Awesome pics, very cute.


----------



## ChiKat (May 21, 2010)

Those pictures are FANTASTIC!!! Wow, I love them!
Those are the cutest little hatchlings I have seen in a while!
And your daughters are ADORABLE!! What are your kids' names? (oops hijack- sorry, I'm obsessed with names.)
And do these little hatchlings have names yet?


----------



## chadk (May 21, 2010)

Thanks everyone 

No names for the torts yet. Still throwing around ideas and seeing what sticks...

The girls are Hope and Halle.


----------



## TortieLuver (May 21, 2010)

What a cute family! Thanks for sharing. Wow..lots of love for that large family of animals.


----------



## Candy (May 21, 2010)

Beautiful little Redfoots that you got from Tyler Stewart Chad. I love all of your pictures and your little girls are beautiful too. Are they identical? I do think that you should post the 7th picture in the photo contest though.


----------



## Tom (May 21, 2010)

There is just nothing on earth so perfect as a little hatchling tortoise. What is it about them?

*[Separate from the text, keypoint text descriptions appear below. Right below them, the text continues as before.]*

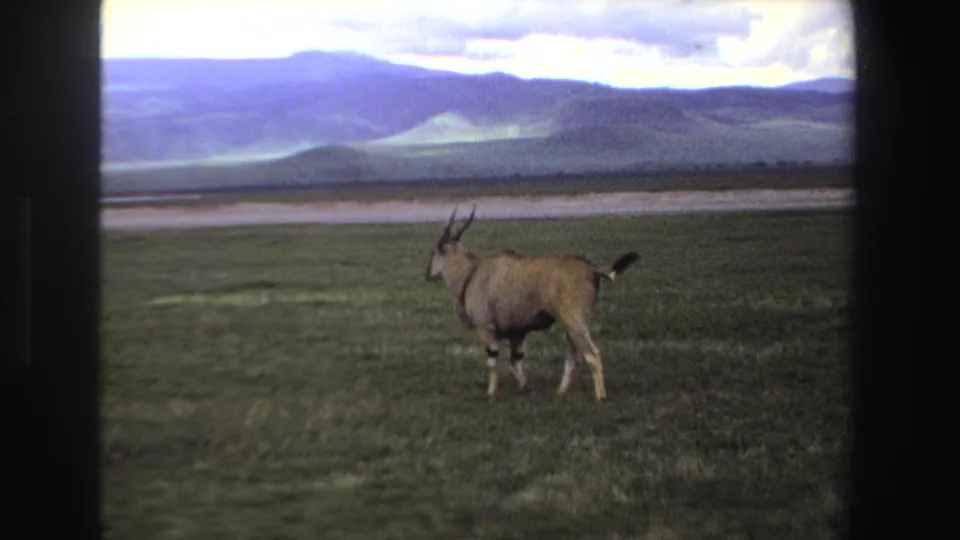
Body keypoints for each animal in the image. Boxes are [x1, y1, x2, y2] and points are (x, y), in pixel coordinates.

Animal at [425, 205, 640, 402]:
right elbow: (515, 361)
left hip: (574, 322)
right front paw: (526, 387)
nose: (428, 274)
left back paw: (600, 396)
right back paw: (561, 391)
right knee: (573, 358)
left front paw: (491, 392)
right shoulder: (518, 333)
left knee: (592, 355)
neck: (472, 273)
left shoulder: (486, 329)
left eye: (434, 251)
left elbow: (493, 360)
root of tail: (593, 270)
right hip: (572, 325)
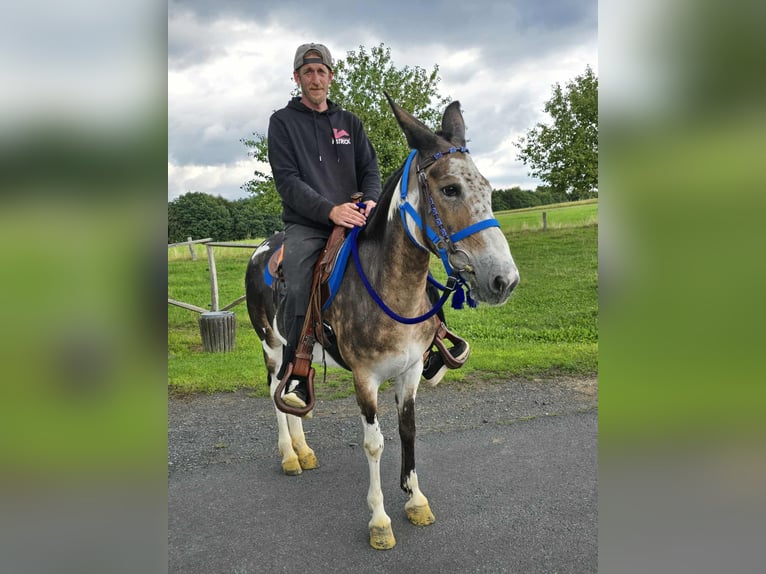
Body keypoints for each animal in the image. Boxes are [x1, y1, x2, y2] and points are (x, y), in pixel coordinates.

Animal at [245, 94, 519, 550]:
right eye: (450, 188)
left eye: (489, 189)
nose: (504, 280)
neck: (390, 286)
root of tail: (262, 248)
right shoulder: (365, 378)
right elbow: (374, 443)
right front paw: (379, 520)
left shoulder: (409, 371)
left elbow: (408, 430)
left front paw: (415, 499)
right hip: (272, 344)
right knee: (274, 394)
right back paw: (288, 455)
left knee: (293, 392)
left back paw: (304, 451)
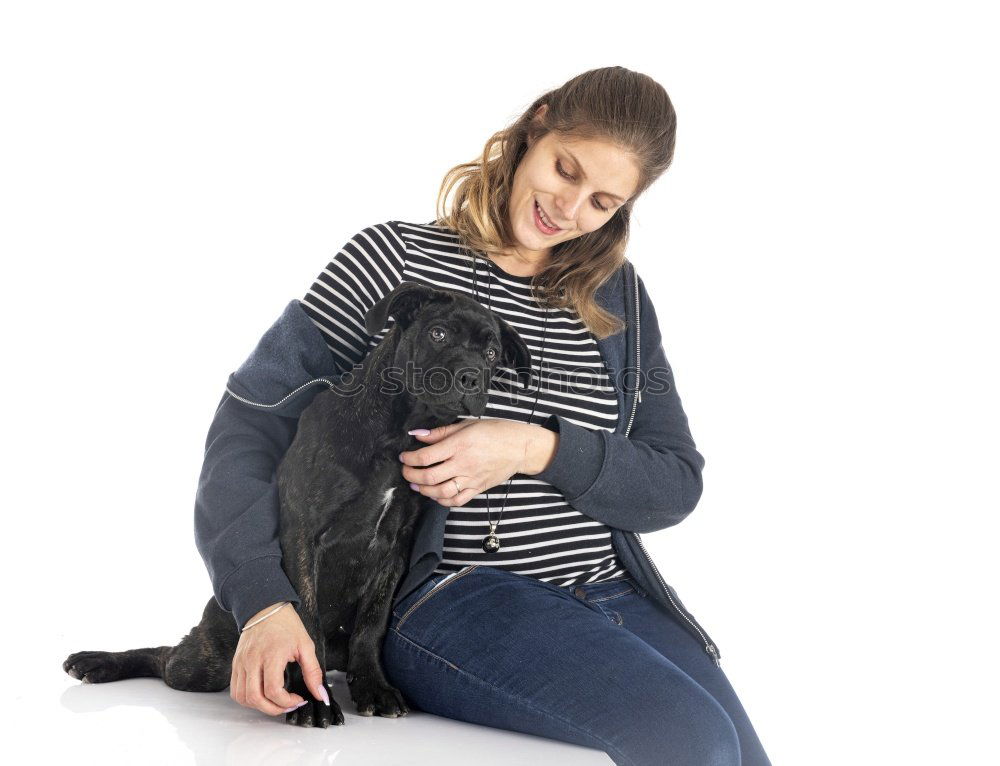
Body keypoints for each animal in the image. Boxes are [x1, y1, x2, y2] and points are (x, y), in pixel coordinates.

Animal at [61, 284, 536, 732]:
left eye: (492, 353)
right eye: (438, 334)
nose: (472, 378)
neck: (396, 433)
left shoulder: (395, 549)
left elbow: (373, 624)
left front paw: (374, 687)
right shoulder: (304, 536)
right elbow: (304, 622)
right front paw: (311, 698)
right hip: (205, 662)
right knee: (166, 657)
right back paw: (99, 661)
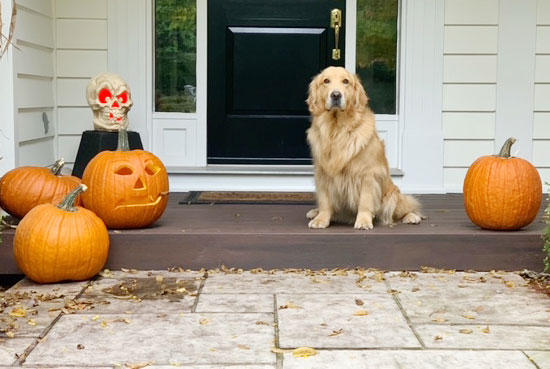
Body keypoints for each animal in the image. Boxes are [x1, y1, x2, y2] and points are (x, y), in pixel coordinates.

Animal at [306, 64, 422, 229]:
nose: (336, 95)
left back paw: (412, 217)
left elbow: (365, 201)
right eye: (326, 81)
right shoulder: (323, 174)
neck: (337, 129)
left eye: (346, 81)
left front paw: (363, 221)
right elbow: (325, 201)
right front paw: (321, 219)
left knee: (406, 207)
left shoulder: (368, 175)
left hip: (392, 196)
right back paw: (314, 212)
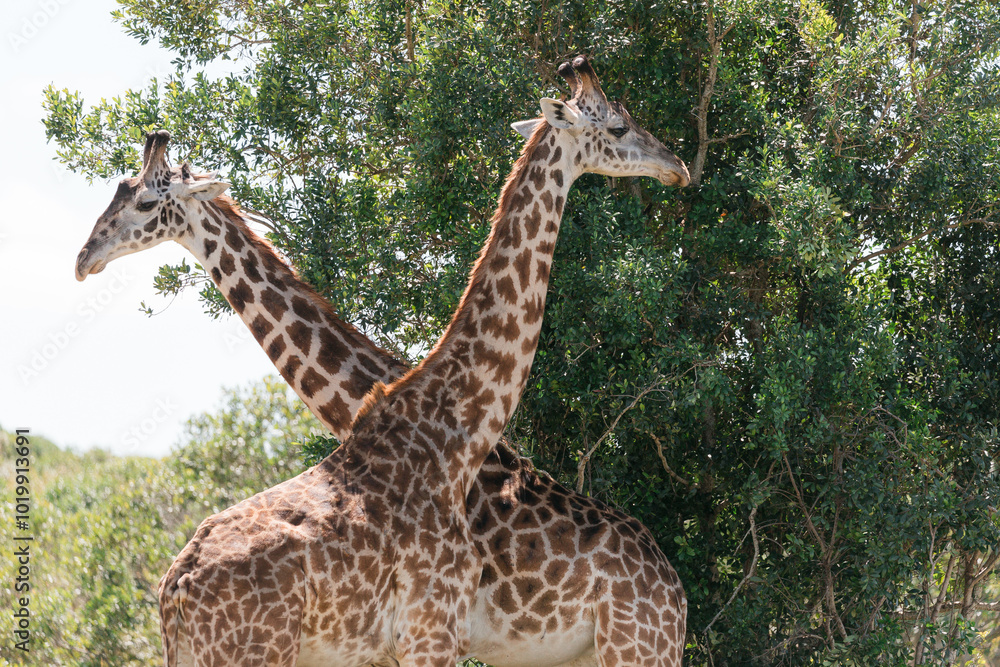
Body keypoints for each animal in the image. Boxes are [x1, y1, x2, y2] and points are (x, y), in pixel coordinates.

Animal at [76, 58, 688, 667]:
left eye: (142, 201)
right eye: (618, 127)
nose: (676, 166)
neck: (451, 428)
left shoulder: (417, 638)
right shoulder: (429, 632)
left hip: (627, 648)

Very nice and good pics too.


----------



## chadk (May 21, 2010)

They are not identical. They look quite different actually. And much different personalities too 

And same for the torts... Well, actually they are from different clutches. So not really 'twins', but I can clearly tell them apart based on both looks AND personality.


----------



## rwfoss (May 21, 2010)

Those are some of the most adorable pictures I've seen in a long time!! Pictures of the kids and the tortoise are great. There are some contest winners in there! 

Thanks for posting!


----------



## Candy (May 21, 2010)

They are very cute little girls, but that's why I asked because I didn't think that they were but from the angles of the pictures it was hard to tell. Yes I find my tortoises have very different personalities also.


----------



## N2TORTS (May 21, 2010)

Swwweeeetttt...... LQQKIN ... RF"s ya got there chad! ... Gotta love dem legs! .... Seems the " gals" .. quite intriged as well! 
HAppy Tort~N
JD~


----------



## chadk (May 24, 2010)

Thanks again everyone. 

Little torts are doing great. Still working on names...

My boys like Sherlok and Watson.

My wife likes Aragorn and Arwen (hoping they will grow up to be a breeding pair...).


----------



## Kristina (May 24, 2010)

Very beautiful pictures!!!!


----------